DATASET ENTRIES:
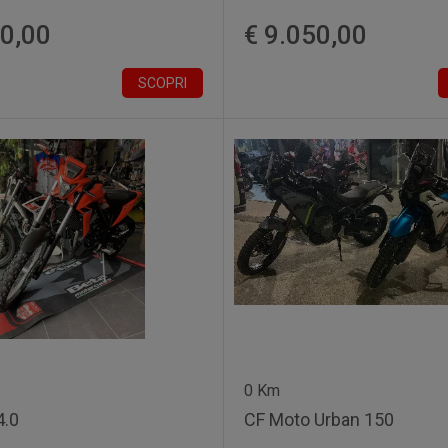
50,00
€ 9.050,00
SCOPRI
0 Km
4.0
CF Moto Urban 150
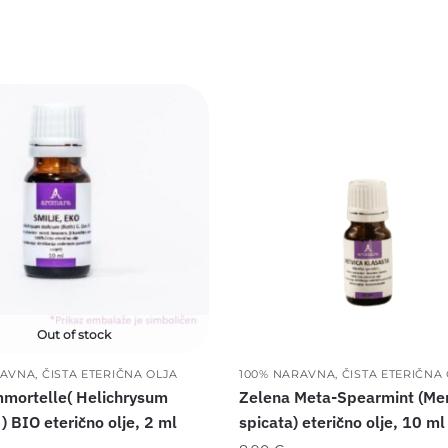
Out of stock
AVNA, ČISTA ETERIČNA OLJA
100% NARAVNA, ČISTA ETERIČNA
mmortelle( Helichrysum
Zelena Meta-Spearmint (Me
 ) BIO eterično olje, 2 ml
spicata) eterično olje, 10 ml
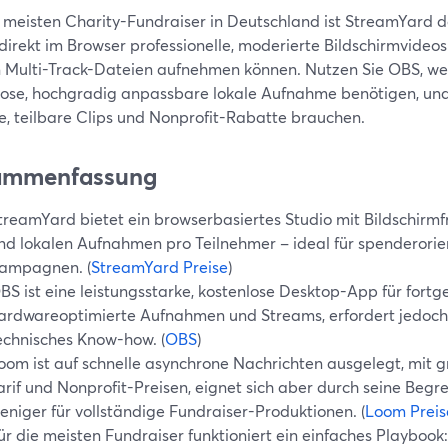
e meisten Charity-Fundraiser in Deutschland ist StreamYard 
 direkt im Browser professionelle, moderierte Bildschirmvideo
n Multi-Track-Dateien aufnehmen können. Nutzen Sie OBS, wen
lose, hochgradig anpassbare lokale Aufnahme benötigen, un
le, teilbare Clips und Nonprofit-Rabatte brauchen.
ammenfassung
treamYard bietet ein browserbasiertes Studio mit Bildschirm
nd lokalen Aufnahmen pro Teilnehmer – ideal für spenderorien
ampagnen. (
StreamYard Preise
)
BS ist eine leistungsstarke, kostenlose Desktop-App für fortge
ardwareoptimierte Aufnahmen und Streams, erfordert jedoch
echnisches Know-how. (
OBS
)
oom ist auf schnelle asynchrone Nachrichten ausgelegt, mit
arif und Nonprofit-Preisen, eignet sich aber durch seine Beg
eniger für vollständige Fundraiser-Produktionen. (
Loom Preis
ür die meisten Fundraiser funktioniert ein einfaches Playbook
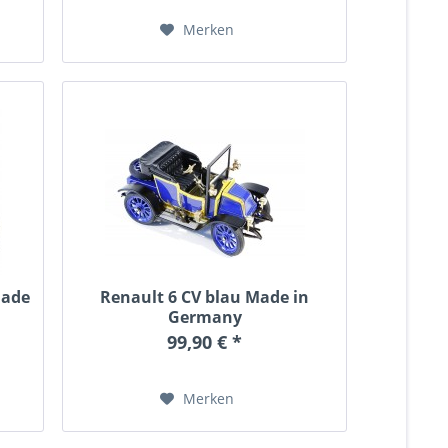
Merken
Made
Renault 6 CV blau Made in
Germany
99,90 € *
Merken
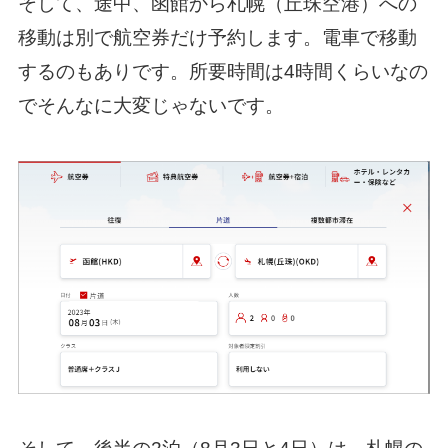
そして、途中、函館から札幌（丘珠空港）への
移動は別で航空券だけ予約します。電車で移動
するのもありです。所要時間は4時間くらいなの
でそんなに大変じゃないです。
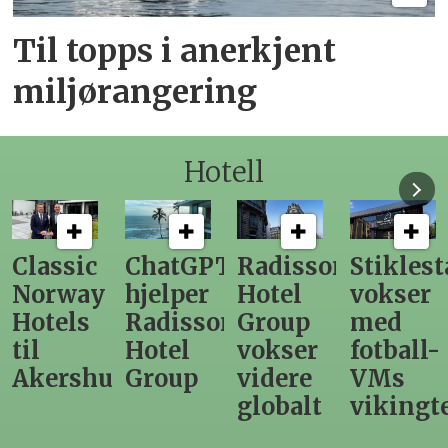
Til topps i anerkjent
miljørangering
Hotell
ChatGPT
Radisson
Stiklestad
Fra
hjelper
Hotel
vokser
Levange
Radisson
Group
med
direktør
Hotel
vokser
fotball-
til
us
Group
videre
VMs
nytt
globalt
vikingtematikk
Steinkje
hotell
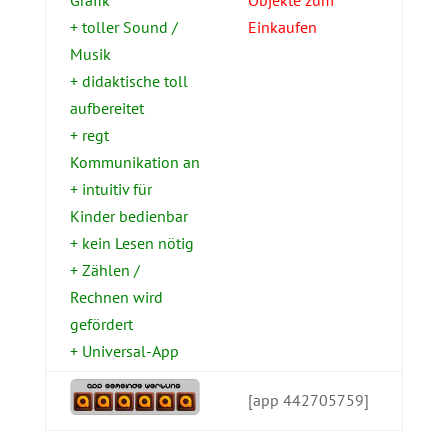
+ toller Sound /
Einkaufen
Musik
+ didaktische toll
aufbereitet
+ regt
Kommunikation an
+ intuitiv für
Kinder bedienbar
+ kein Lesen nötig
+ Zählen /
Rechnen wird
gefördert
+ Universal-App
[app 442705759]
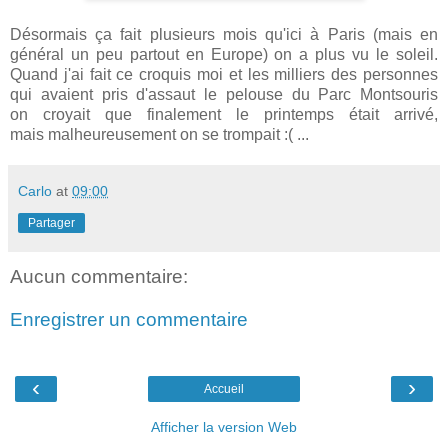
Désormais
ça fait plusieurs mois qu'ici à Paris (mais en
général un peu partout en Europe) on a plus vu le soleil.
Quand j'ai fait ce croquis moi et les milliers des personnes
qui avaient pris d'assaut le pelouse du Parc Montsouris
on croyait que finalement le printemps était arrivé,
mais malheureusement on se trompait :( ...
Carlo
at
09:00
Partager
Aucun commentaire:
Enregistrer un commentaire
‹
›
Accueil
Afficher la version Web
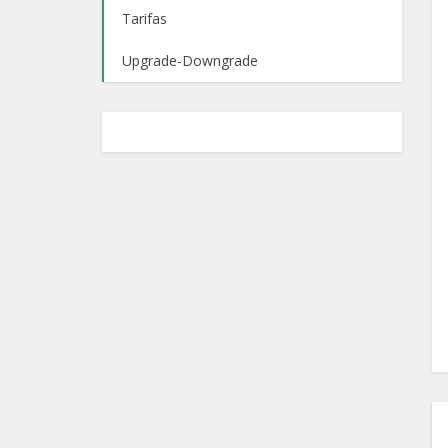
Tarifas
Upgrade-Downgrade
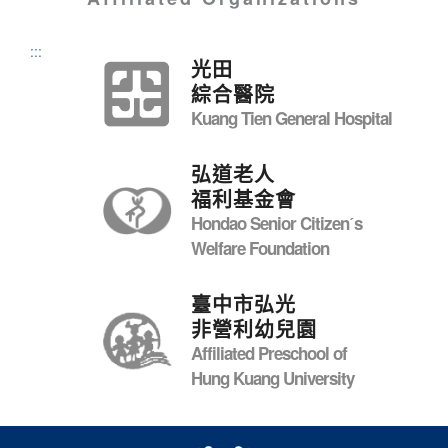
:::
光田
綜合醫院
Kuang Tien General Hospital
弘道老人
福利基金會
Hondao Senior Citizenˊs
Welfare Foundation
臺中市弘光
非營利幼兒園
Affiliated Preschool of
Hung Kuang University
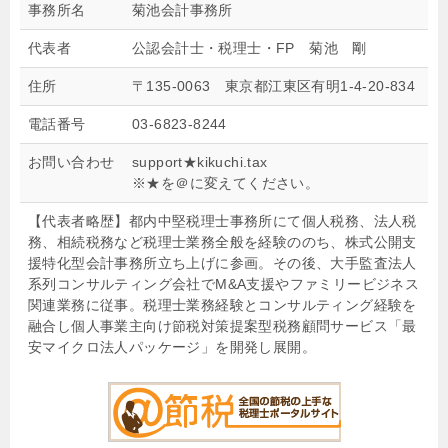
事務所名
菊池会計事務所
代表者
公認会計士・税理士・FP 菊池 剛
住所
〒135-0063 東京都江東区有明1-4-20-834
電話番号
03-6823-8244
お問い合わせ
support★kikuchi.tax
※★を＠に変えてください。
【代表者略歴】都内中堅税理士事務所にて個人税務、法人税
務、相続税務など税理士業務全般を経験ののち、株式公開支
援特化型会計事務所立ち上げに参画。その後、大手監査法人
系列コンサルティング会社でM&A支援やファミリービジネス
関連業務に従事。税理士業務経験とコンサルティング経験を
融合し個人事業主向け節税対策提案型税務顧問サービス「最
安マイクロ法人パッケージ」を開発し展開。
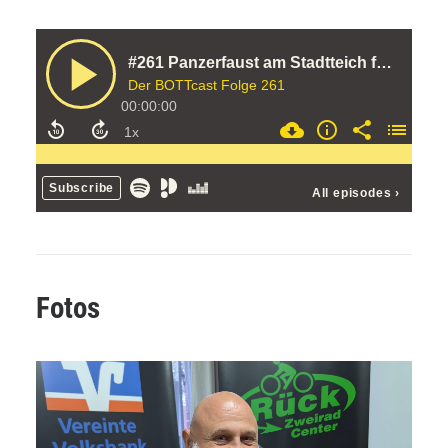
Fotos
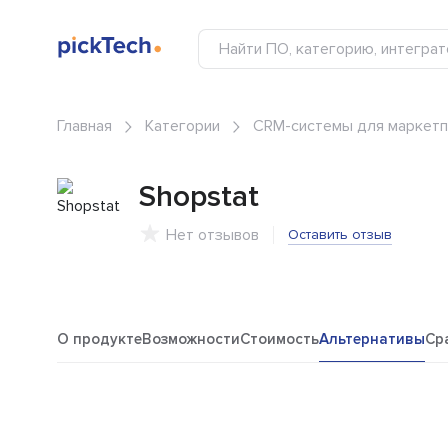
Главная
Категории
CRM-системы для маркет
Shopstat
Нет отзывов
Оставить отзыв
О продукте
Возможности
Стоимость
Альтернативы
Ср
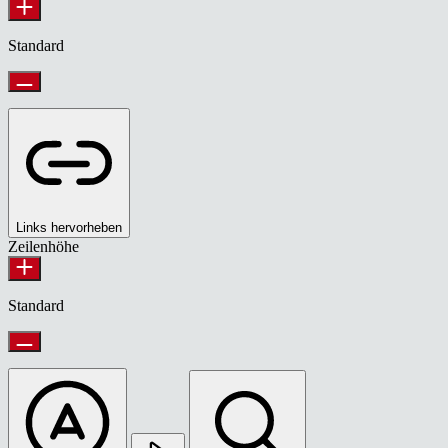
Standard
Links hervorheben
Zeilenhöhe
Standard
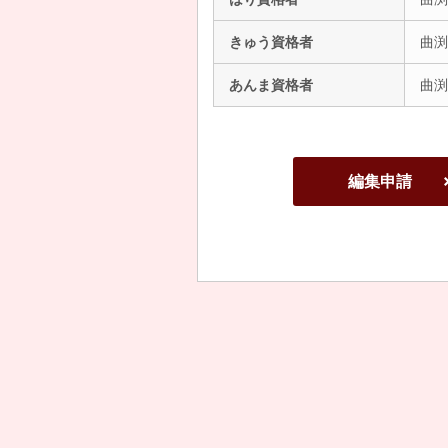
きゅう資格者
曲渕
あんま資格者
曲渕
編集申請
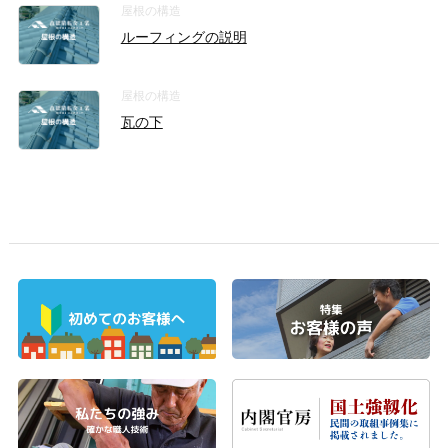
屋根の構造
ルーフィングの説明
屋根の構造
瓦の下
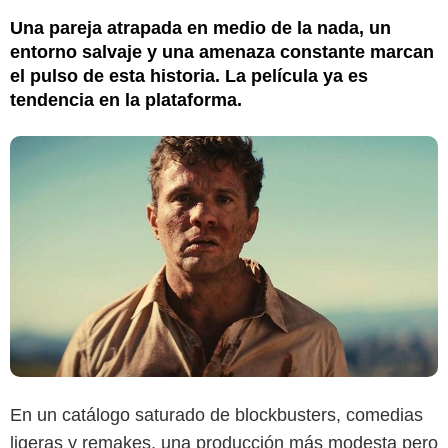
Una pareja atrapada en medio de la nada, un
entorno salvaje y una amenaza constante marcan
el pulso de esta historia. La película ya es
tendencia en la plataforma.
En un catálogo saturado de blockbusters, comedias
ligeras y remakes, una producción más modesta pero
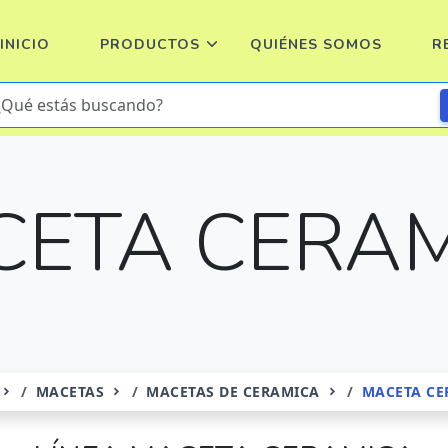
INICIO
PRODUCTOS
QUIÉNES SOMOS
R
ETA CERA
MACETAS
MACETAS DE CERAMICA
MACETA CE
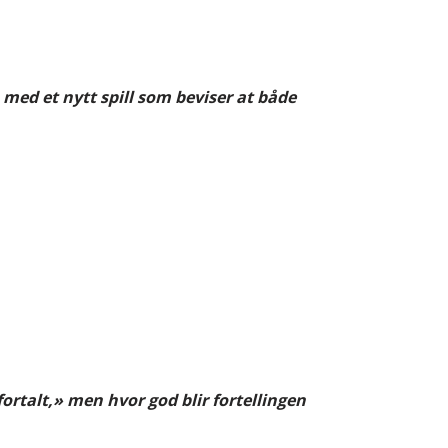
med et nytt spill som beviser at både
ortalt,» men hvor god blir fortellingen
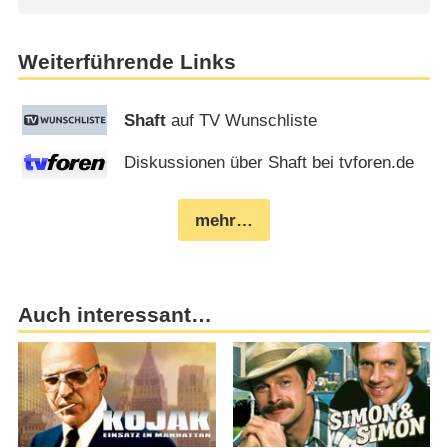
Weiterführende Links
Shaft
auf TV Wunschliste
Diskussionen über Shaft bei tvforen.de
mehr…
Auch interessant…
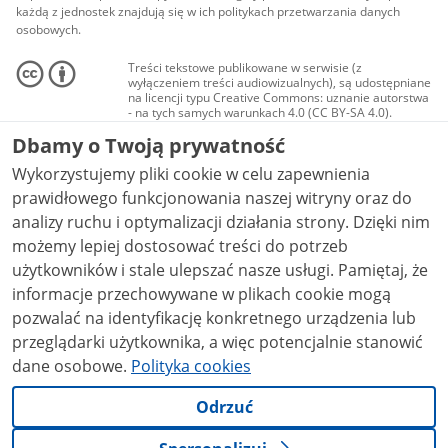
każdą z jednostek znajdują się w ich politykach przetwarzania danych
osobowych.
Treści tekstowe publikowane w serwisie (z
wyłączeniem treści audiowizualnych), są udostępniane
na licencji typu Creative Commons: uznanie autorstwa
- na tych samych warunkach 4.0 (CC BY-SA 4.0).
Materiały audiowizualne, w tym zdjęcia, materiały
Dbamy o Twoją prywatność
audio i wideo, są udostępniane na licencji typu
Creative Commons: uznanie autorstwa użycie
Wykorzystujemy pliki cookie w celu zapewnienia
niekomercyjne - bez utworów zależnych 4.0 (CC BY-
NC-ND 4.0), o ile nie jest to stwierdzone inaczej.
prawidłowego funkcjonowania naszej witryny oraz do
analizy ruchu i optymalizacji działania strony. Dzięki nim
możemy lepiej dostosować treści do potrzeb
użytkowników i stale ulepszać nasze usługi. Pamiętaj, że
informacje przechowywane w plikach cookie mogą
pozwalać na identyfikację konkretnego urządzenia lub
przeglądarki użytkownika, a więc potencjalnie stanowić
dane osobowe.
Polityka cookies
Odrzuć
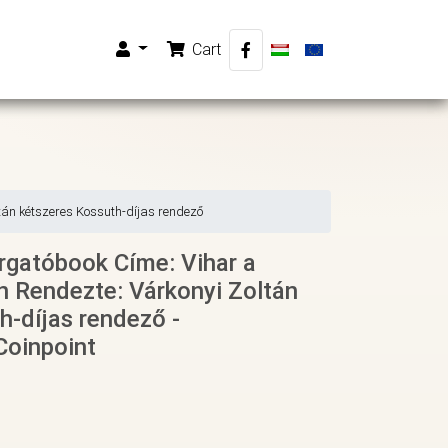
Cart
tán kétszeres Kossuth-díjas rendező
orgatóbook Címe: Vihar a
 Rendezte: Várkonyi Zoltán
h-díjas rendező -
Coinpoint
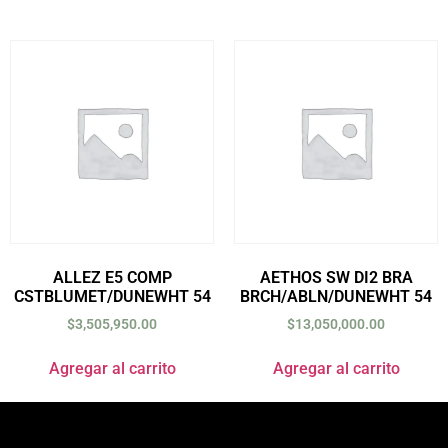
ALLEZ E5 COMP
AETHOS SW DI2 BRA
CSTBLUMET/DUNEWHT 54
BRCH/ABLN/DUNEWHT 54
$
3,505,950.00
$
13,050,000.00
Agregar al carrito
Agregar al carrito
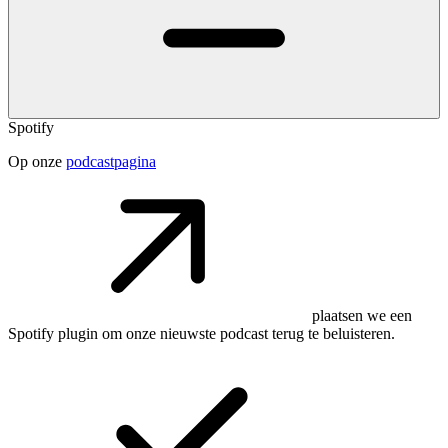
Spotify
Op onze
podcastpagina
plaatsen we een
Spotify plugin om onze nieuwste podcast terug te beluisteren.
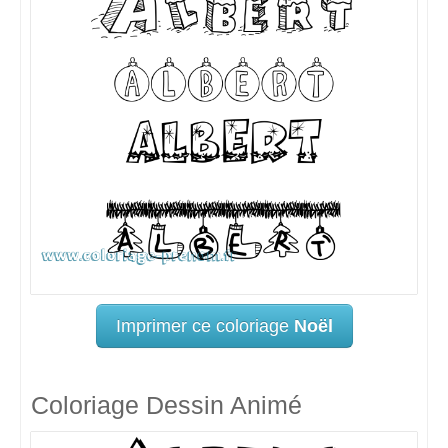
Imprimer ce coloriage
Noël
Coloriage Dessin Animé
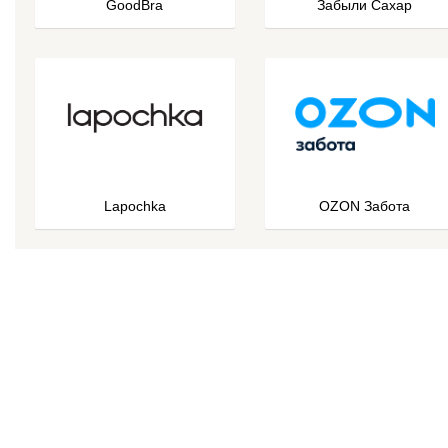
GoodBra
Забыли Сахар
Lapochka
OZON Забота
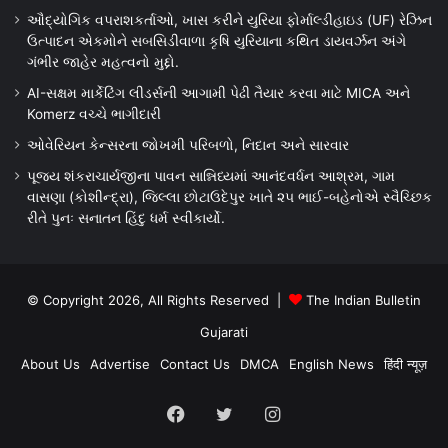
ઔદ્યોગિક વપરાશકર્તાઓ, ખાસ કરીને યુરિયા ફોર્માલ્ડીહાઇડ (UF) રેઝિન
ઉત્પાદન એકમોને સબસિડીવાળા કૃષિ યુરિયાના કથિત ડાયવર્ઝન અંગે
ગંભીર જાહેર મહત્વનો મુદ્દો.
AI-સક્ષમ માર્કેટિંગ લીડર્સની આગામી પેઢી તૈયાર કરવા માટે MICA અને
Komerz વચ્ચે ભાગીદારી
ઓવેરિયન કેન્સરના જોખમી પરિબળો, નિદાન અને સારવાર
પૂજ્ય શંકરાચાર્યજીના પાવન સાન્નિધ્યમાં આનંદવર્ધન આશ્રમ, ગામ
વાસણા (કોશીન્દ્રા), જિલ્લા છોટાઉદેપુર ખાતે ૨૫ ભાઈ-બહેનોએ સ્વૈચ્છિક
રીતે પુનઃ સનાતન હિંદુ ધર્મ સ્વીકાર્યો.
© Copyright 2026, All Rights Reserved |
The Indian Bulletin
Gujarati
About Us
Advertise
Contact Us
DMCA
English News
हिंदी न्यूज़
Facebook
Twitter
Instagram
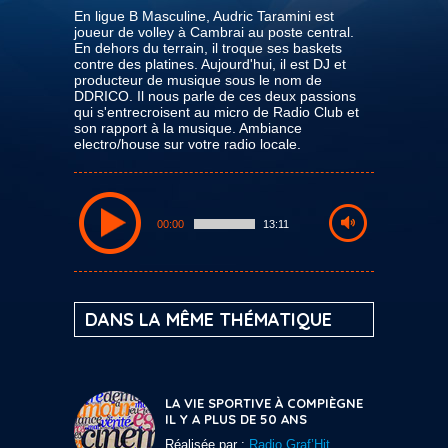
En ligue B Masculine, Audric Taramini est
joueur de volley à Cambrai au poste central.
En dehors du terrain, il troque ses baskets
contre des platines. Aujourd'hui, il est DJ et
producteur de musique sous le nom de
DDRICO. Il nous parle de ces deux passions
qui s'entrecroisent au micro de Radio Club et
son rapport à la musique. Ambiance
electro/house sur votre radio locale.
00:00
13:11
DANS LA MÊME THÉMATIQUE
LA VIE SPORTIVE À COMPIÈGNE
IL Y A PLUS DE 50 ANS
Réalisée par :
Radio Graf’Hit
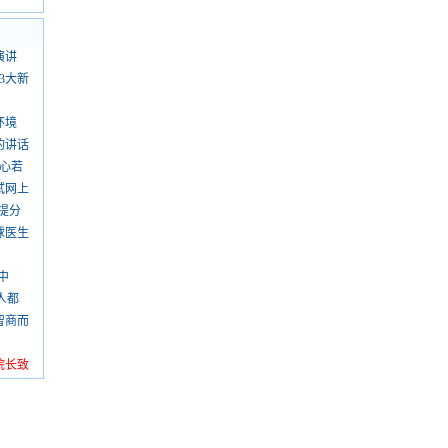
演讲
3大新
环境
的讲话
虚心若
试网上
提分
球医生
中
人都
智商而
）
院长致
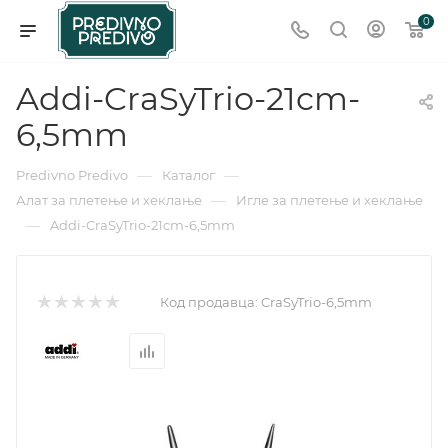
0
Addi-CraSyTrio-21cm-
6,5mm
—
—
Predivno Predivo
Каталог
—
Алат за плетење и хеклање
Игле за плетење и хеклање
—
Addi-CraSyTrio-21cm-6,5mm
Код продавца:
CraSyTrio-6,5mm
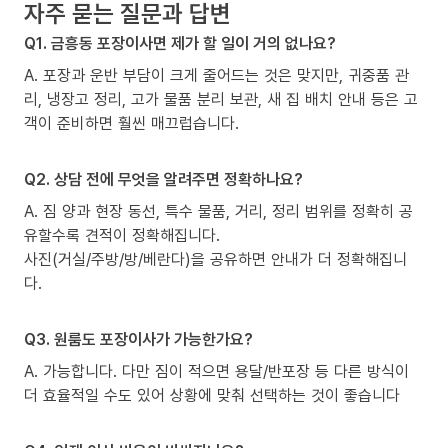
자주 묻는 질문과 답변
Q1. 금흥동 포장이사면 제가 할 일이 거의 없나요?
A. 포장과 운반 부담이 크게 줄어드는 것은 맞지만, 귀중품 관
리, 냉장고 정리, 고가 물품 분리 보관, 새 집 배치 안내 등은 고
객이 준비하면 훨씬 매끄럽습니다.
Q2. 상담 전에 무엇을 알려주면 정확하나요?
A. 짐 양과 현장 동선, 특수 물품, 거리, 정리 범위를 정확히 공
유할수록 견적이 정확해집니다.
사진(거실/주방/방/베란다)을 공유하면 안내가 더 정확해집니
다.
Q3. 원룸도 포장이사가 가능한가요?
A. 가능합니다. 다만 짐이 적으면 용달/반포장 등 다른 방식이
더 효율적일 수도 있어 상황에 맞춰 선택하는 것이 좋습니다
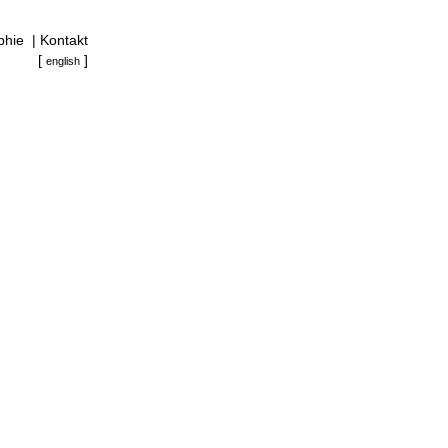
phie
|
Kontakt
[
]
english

WORK TO COMPLETE: Print, exactly and without pictures, the lines from the one holding "A. 포장과 운반 부담이 크게 줄어드는 것은 맞지만, 귀중품 관" through the last line of the entries above, both included.

WRITTEN ANSWER:
A. 포장과 운반 부담이 크게 줄어드는 것은 맞지만, 귀중품 관
리, 냉장고 정리, 고가 물품 분리 보관, 새 집 배치 안내 등은 고
객이 준비하면 훨씬 매끄럽습니다.
Q2. 상담 전에 무엇을 알려주면 정확하나요?
A. 짐 양과 현장 동선, 특수 물품, 거리, 정리 범위를 정확히 공
유할수록 견적이 정확해집니다.
사진(거실/주방/방/베란다)을 공유하면 안내가 더 정확해집니
다.
Q3. 원룸도 포장이사가 가능한가요?
A. 가능합니다. 다만 짐이 적으면 용달/반포장 등 다른 방식이
더 효율적일 수도 있어 상황에 맞춰 선택하는 것이 좋습니다
phie
|
Kontakt
[
]
english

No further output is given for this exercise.